Yerel seçimler sırasında kimi il ve ilçelerde elektriklerin sönmesini “trafoya kedi girdi” diyerek geçiştirmeye çalışan iktidarın Güneydoğu Kürtçü saldırılarını yalnızca “şımarıklık” nitelemesine bağlaması çocuk aldatırcasına yapılan açıklamalardır. BDP-HDP'lilerin kaçırılan çocuklara ilişkin açıklamaları da böyle. PKK'nın savunulması içerikli açıklamaları, durumu kendi eylemleri gibi bildiklerinin kanıtıdır. İmralı ve Kandil ilişkileri, Kandil'le görüşme sözleri de paylarının ve etkilerinin varlığını göstermektedir.
Güneydoğu'da yollar kazılıyor, yollar kesiliyor, kimlik denetimleri yapılıyor, insanlar kaçırılıp taşıtlar ve yapılar yakılıp yıkılıyor, bu sürelerde görünmeyen güvenlik güçleri yolları bir hafta sonra operasyonla açıyor ama askerler yaralanıyor. Büyük kentlerde ceberut sıkıyönetimler gibi orantısız güç kullanılırken bölücü ve yıkıcılara şefkat gösterilircesine hoşgörülü davranılıyor. AKP için, AKP'liler için göz yumulan vahşet olaylarını önleyemeyenlerin sorumluluğu ağırdır. Yakalanma ve gözaltına almanın söz konusu olmadığı Kürtçü eylemleri amaçlı bir kayırmanın (herhalde seçimde beklenen oylar için) ödünü olmaktadır.

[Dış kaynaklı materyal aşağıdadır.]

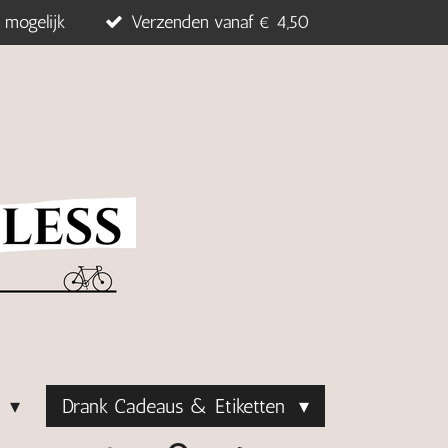
 mogelijk
Verzenden vanaf € 4,50
s
Drank Cadeaus & Etiketten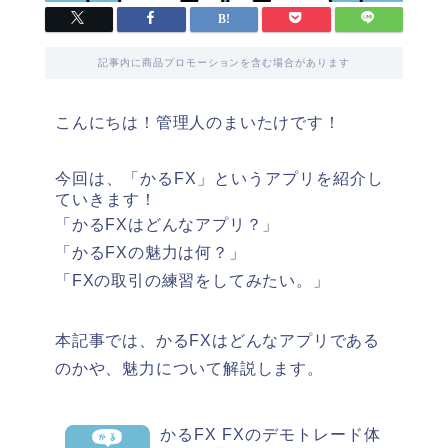
記事内に商品プロモーションを含む場合があります
こんにちは！管理人のまいたけです！
今回は、「かるFX」というアプリを紹介し
ていきます！
「かるFXはどんなアプリ？」
「かるFXの魅力は何？」
「FXの取引の練習をしてみたい。」
本記事では、かるFXはどんなアプリである
のかや、魅力について解説します。
かるFX FXのデモトレード体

İstanbul'da havalanmak üzere yolcuların içeri alındığı uçak, Anamuhalefet Partisi lideri bekletilerek, saatler sonra hareket ettirilince nedeni “yakıt yokluğu” gösterilmiştir. Madem öyleydi neden piste geldi, neden yolcular bindirildi? İktidara yaranmak için neler yapılıyor, nelere düşülüyor, ne kılıklara giriliyor? Demokrasiyle bağdaşmayan, devlete yakışmayan tutumlar, kötü örnekler. Kimbilir seçimlerde nelerle karşılaşılacak?

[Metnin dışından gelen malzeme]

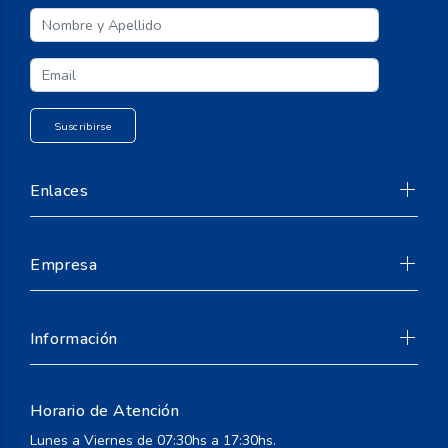
Enlaces
Empresa
Información
Horario de Atención
Suscribirse
Lunes a Viernes de 07:30hs a 17:30hs.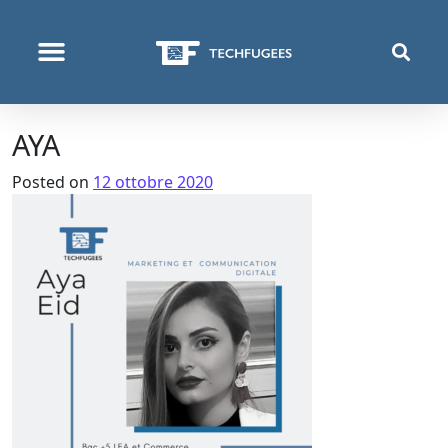
COSA FACCIAMO
AYA
Posted on
12 ottobre 2020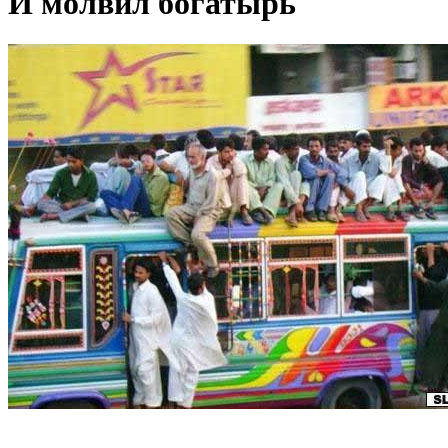
И молвил богатырь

Gençlere yaklaşımın gaddarlığı, ölçüsüzlükler bir tür “Gençkırım” sayılacak düzeyde. Eğitim-öğretim bozuklukları, İmam hatip zorlaması niteliğinde liselere giriş yöntemi yeni sorunlar.
Görünen köy
Her şey açık seçik ortada. Siyasal iktidarın yürüdüğü karanlık yol, çıkmaya çalıştığı çürük basamaklar, hepimiz için sakıncalı ve tehlikeli. Seçimlerde yurttaşların bilinçli oy kullanmaları, en doğal demokratik hak ve görevlerini hiçbir kişisel yaklaşıma, yardıma, bağışa, partizanlığa kıydırmamaları gerekir. Ülkemizi Açıkhava gözetimevine dönüştüren, güç ve gövde gösterisine devletin olanaklarını ve güçlerini kullanarak soyunan iktidarın sözde açılımlarına, demokrasi savlarına, oyunlarına kanmamak gerekiyor.

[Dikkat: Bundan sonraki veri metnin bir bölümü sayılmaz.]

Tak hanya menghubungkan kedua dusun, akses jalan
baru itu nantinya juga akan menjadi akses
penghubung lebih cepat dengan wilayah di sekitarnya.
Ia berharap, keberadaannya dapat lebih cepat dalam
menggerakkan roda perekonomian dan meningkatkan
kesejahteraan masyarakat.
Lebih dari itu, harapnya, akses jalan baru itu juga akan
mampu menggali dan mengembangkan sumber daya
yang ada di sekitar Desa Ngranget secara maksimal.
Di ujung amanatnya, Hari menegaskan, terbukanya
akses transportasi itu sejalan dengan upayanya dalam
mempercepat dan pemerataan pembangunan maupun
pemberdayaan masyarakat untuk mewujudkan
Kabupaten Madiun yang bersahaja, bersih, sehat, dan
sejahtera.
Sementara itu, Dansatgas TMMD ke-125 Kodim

Kurumlar, ilkeler, değerler, inanç, konum, adlar, kişiler, her şey sömürülüyor. Aydınlık ve dinginlik yerine kavga, kargaşa, güç ve para egemen. Bağımsızlık, özgürlük, hukuk, adalet, insanlık unutuluyor, unutturuluyor. Siyasal tutku her şeyin önünde. Böyle bir ortamda seçim ve oy büyük önem taşıyor. Bu hak ve ödeve yaraşır olmanın onurunu korumak, ülkü olmalıdır. Yenilenen yerel seçimler, iktidar baskısının istenmediğinin, iktidara katlanılmadığının, bilinçlenmenin utkusu olmuştur. Kural tanımayan, yürümesini ve durmasını öğrenmemekte direnen bireylerin er- geç dışlanacağının da belirtisidir.
Baskılar, dayatmalar ve işkence biçimdeki uygulamalarla özenilen polis devleti kalkışmalarının benimsenmediği açıktır. İktidarın olmayacak ödünler vererek yapısını korumaya çalışması boşunadır. Koltuklar geçicidir. Ulusun sevgisini, saygısını, güvenini yitirenler hiçbir yerde barınamazlar, tutunamazlar. Gerici, tutucu ve çıkarcı dayanışması, yurtseverlerin onurlu duruşlarıyla bir gün yaraşır olduğu karanlığa gömülecektir. Af yasalarının bağışıyla, seçim pazarı açılarak oy satın almayla bir yere varılamayacağı mutlak anlaşılacaktır.